Ups! Gambar ini tidak mengikuti Pedoman Konten kami. Untuk melanjutkan publikasi, hapuslah gambar ini atau unggah gambar lain.

Aku nyaris gemetar, bentakan Dipta membuatku takut. Baru kali ini ada yang membentakku sampai seperti itu, bahkan Rizky dan orang tuaku tidak pernah melakukannya jika marah padaku. Dengan perasaan kecewa, aku berjalan cepat keluar dari kamar Dipta, kembali ke sofa di depan televisi.

Cukup lama aku terdiam dengan posisi duduk di sofa sampai akhirnya bingung mau melakukan apa. Aku beranjak berdiri, memutuskan untuk mandi dulu, mengerjakan tugas, kemudian langsung tidur.

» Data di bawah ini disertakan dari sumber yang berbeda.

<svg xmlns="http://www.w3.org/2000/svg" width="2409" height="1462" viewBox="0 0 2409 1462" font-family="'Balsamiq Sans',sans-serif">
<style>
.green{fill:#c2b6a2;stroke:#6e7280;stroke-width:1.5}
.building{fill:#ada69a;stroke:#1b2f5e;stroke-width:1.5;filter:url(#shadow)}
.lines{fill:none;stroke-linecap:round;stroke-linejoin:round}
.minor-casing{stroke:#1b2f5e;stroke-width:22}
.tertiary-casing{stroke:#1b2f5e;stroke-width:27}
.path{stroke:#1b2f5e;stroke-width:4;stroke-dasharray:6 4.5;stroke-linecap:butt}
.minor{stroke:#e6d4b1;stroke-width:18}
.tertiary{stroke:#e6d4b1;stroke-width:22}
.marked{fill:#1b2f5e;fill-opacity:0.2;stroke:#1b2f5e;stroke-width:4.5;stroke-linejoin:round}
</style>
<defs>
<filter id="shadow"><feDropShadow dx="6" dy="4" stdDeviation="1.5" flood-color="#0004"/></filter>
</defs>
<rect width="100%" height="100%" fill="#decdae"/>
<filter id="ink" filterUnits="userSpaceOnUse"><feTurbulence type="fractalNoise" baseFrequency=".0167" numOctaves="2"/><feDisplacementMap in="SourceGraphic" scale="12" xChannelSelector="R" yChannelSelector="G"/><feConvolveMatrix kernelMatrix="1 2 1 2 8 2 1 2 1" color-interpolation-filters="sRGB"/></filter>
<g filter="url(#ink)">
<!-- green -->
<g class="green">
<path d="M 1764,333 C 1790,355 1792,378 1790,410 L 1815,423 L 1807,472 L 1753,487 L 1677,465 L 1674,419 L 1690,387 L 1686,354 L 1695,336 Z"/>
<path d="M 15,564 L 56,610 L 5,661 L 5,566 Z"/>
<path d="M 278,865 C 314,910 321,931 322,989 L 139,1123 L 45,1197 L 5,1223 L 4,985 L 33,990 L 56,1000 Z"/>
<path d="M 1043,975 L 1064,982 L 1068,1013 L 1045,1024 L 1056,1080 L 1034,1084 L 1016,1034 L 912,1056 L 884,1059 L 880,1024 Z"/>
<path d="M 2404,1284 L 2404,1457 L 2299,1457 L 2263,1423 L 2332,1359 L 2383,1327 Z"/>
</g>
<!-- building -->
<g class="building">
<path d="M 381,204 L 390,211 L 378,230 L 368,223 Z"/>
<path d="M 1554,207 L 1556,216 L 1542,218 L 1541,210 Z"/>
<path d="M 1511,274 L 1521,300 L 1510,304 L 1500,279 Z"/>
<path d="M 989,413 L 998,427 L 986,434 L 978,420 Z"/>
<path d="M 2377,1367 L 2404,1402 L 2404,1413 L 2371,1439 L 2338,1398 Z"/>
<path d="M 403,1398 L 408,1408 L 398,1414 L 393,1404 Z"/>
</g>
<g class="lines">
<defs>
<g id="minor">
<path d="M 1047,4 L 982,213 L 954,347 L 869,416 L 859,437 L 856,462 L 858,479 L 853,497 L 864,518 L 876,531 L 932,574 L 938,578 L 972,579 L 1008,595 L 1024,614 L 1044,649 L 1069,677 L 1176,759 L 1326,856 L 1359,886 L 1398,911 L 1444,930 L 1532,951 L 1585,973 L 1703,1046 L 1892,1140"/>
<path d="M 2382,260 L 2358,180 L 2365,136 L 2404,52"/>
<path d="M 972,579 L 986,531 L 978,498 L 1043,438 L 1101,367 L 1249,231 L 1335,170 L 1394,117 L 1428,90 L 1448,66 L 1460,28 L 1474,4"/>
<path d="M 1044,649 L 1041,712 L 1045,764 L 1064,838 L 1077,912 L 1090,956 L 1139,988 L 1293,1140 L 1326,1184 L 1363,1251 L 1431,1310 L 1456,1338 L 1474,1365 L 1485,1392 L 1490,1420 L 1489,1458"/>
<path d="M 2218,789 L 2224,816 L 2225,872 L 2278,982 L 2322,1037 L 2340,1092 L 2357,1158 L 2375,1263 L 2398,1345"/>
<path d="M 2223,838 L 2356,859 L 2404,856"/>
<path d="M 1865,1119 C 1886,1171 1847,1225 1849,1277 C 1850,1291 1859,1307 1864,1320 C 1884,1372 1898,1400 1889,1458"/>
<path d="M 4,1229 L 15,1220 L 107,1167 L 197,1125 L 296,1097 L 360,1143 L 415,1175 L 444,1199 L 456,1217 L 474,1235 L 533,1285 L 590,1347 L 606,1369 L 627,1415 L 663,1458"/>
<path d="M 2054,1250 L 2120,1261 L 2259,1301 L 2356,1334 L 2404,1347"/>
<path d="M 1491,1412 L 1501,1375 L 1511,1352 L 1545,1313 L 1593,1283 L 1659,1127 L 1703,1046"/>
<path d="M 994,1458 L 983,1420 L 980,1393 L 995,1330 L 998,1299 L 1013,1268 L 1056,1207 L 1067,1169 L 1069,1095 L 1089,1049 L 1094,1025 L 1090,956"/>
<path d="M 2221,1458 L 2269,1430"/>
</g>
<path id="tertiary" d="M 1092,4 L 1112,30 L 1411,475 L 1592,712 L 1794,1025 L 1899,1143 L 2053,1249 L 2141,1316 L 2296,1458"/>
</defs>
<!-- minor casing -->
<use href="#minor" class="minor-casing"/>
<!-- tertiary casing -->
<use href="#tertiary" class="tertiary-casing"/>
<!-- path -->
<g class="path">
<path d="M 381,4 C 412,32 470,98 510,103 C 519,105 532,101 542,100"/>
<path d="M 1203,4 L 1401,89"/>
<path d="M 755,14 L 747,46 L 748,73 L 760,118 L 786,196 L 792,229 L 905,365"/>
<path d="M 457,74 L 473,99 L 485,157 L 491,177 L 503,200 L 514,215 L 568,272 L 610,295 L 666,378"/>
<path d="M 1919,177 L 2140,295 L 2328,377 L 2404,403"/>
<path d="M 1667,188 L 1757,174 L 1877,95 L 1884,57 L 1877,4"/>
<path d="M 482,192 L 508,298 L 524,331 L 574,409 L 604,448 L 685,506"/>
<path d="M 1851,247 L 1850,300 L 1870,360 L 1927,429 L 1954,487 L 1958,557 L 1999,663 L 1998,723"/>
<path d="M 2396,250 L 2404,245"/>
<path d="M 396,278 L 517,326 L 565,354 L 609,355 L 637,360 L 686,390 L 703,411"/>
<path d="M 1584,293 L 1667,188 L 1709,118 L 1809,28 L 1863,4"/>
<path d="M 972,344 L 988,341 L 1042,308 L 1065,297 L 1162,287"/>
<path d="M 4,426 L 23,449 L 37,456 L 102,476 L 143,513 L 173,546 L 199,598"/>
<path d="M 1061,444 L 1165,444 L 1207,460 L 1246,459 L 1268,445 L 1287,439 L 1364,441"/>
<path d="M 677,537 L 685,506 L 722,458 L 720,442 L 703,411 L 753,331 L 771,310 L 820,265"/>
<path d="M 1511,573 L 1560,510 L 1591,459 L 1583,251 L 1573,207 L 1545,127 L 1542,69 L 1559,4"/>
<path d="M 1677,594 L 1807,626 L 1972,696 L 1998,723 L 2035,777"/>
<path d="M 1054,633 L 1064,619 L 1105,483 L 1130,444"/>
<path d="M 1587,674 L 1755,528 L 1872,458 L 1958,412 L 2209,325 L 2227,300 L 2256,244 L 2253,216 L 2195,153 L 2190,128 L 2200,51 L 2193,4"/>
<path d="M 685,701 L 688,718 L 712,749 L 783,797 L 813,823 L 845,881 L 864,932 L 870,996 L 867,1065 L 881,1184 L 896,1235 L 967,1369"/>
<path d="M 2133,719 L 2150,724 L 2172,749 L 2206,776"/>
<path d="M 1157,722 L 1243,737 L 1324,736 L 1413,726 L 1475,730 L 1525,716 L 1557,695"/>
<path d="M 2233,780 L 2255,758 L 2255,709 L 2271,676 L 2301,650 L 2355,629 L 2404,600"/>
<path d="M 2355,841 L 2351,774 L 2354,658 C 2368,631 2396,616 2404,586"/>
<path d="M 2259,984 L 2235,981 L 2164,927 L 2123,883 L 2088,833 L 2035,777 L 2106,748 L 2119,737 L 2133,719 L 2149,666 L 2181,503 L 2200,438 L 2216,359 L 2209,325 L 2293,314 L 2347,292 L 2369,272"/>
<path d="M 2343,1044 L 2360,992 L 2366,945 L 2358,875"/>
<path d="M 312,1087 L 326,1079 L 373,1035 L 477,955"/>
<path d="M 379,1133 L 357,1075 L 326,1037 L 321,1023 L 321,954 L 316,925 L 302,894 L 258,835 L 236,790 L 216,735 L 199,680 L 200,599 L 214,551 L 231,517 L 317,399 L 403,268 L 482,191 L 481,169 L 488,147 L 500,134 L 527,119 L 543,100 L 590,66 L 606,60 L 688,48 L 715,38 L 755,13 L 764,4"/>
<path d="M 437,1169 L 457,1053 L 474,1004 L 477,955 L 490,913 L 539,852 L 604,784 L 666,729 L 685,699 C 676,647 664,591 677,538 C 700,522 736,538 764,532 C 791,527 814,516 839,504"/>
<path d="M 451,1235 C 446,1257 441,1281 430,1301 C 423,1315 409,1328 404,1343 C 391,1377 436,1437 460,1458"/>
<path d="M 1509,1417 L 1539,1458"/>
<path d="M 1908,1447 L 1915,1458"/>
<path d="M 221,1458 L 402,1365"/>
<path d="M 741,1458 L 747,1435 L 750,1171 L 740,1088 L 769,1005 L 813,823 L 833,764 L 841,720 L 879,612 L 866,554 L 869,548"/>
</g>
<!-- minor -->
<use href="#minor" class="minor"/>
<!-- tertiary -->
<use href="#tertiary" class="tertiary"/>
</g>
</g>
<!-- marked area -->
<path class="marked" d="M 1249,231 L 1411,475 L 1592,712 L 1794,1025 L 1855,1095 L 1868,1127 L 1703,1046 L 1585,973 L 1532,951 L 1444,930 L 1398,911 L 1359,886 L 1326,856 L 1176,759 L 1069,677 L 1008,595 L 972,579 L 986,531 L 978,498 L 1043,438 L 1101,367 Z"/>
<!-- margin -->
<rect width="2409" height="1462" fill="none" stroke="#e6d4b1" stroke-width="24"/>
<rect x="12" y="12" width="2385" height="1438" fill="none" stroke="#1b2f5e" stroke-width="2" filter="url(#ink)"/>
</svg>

Aku berjalan mendekat ke arah kamar untuk mengambil pakaian. Sampai di depan pintu kamar yang terbuka, aku terdiam sejenak, agak ragu untuk masuk ke sana. Kepalaku melongok ke dalam kamar, Dipta sudah tidak ada di lantai.

Setelah menimbang-nimbang, aku masuk ke dalam kamar dan berjalan mendekat ke arah koper yang berisi pakaianku. Aku mencuri pandang ke arah Dipta yang saat ini tengah tiduran di atas kasur dengan posisi meringkuk. Cowok itu menatap lurus ke depan, tetapi sorot matanya terlihat kosong. Aku ingin bertanya, tetapi takut kalau dia membentakku lagi.

Usai mengambil pakaian, aku hendak keluar kamar. Namun, pandangan mataku tertuju ke arah pecahan gelas yang masih berserakan di lantai. Aku menajamkan penglihatan, ada darah yang menempel di pecahan gelas itu. Apakah Dipta menginjak pecahannya?

Aku buru-buru mendekat ke arah Dipta, kemudian memeriksa kedua telapak kakinya.

“Dip, telapak kakimu berdarah!” seruku, panik.

Dipta diam saja, masih berada di posisi yang sama, tidak menyahuti ucapanku sama sekali.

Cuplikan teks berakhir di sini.